1992年の秋から1995年の暮れまでの、長沢節先生の言葉を中心としたセツ・モード・セミナーの点景集 。 copyright (C) GRINO.

savez pas

先生は原稿を書く時にいちばん気をつけてることって何ですか?

知らないことを書かないこと!あとで、恥ずかしいでしょ。

arrière

nature

計算どうりにならないのが、芸術なんだよー。3に5を足したら“7”になるのは当たり前だけど…

えっ !? ザワザワ…

あっ、いくつだっけ?8か?

manuel

2に3を足せば5になるというのは理屈だが、美にはそんな屁理屈など無関係だ。あくまで常識とは違い、2に3を足したなら10にも15にも見えてしまうような嘘っぱちこそが美であり、芸術であると思いたい。

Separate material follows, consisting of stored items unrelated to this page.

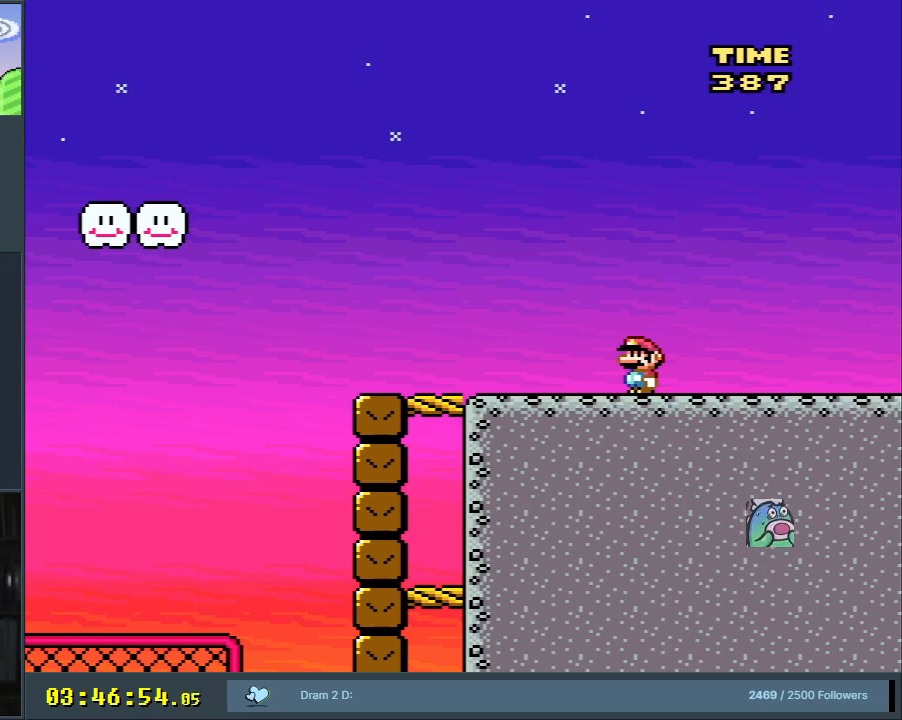
{"buttons": ["Y"], "events": [[400, "Y", "down"]]}
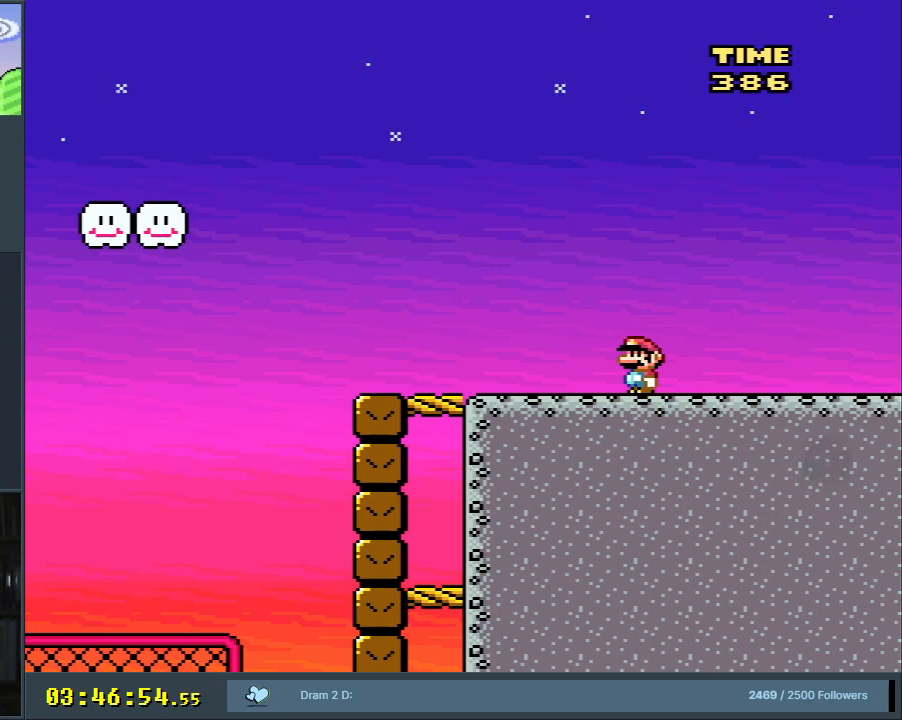
{"buttons": ["Y", "DPAD_RIGHT"], "events": [[400, "DPAD_RIGHT", "down"]]}
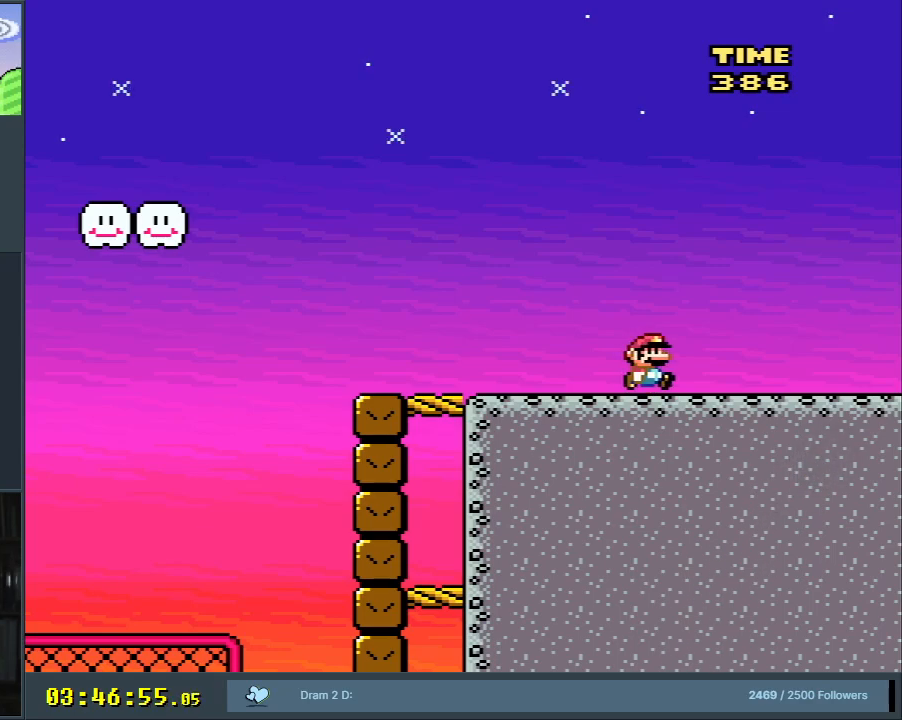
{"buttons": ["Y", "DPAD_LEFT"], "events": [[67, "B", "down"], [67, "DPAD_RIGHT", "up"], [200, "DPAD_LEFT", "down"], [317, "B", "up"], [367, "DPAD_LEFT", "up"], [500, "DPAD_LEFT", "down"]]}
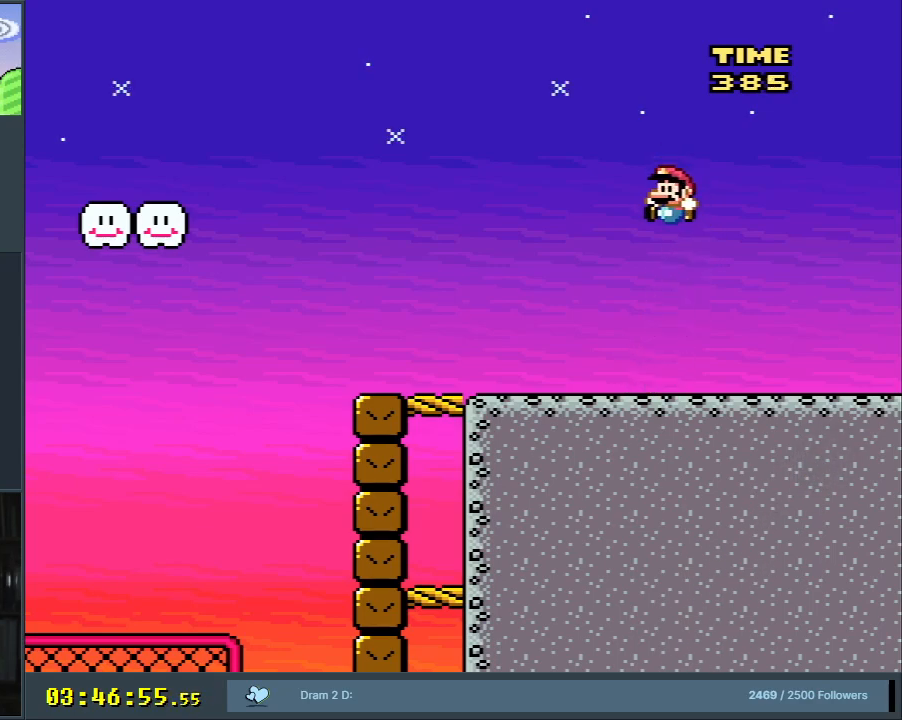
{"buttons": ["Y"], "events": [[167, "DPAD_LEFT", "up"], [200, "DPAD_LEFT", "down"], [217, "DPAD_LEFT", "up"]]}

---------------- 「わたしの水彩」より

repos un peu

changée

1級の時のレクチャーで初めてセツ先生にした質問

あの、教科書に「現実の色やレイアウトは気にいらなければどんどん変えていい、嘘をつくうことが芸術だ」と書いてあったのですが、別なところで「地面は一番難しいので見ないで描く自信がなかったのだ。想像は、感覚の敵だ」とも書いてあって、ちょっと混乱しちゃったのですが…。

うん、いい質問だよ。おまえ。
それはね、色を変えるときは、現実を、見ながら変えるんだよ。見ないで変えたら駄目。見て、変えるの。分かった?

le fond épais

setsu?

はじめてした仕事で「挿絵・長沢節」なんて書いてあるじゃない。誰だこりゃ?なんて思っちゃったよ。

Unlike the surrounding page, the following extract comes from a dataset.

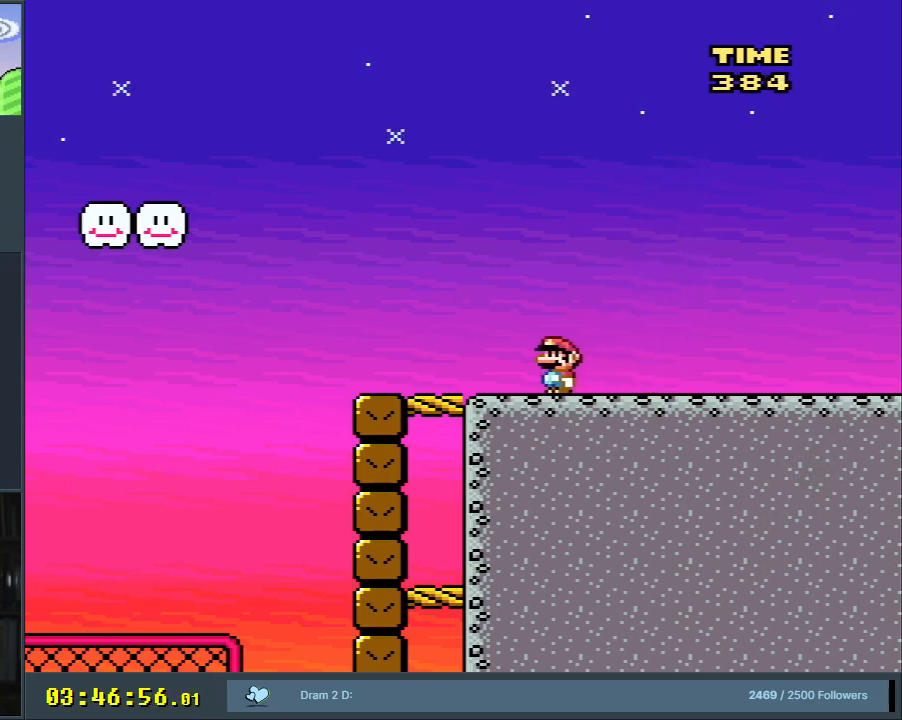
{"buttons": ["X", "DPAD_RIGHT"], "events": [[83, "DPAD_RIGHT", "down"], [350, "X", "down"], [350, "Y", "up"]]}
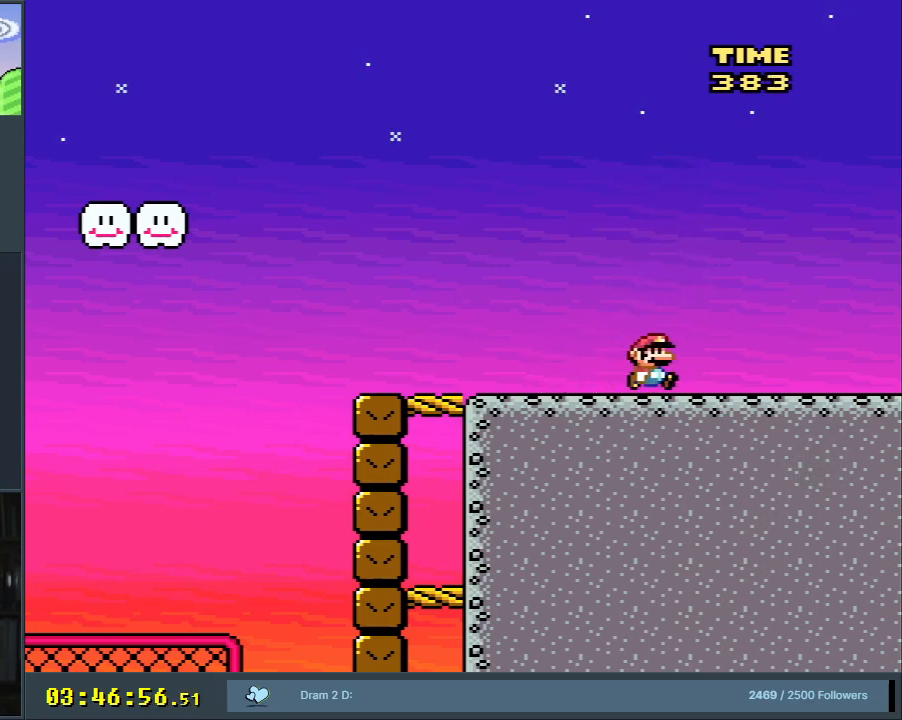
{"buttons": ["A", "X", "DPAD_LEFT"], "events": [[33, "A", "down"], [83, "DPAD_RIGHT", "up"], [283, "DPAD_LEFT", "down"]]}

あれはね、編集の人がオレの名前を「長沢」しか知らなくてそこらにいた人に聞いてみたんだよ。そうしたらそこにいた人が冗談で……その頃「土」っていう小説を書いた「長沼節」っていう小説家がいて、そのもじりで「長沢節」って言ったらしいんだ。そしたらそれを冗談と思わなかったらしくて、そのまま乗せちゃったんだね。でーまあ、オレも挿絵だから本名じゃなくていいやって思って。

s'asseoir

menteur

ウソつきほど、芸術家よ。

setsu de l'hiver

mensonge

自然をどんなに上手に写しても、ただ写すだけでは絶対に芸術とはいえない。芸術においては嘘の方がつねに自然や現実よりも、もっと真実だからだ。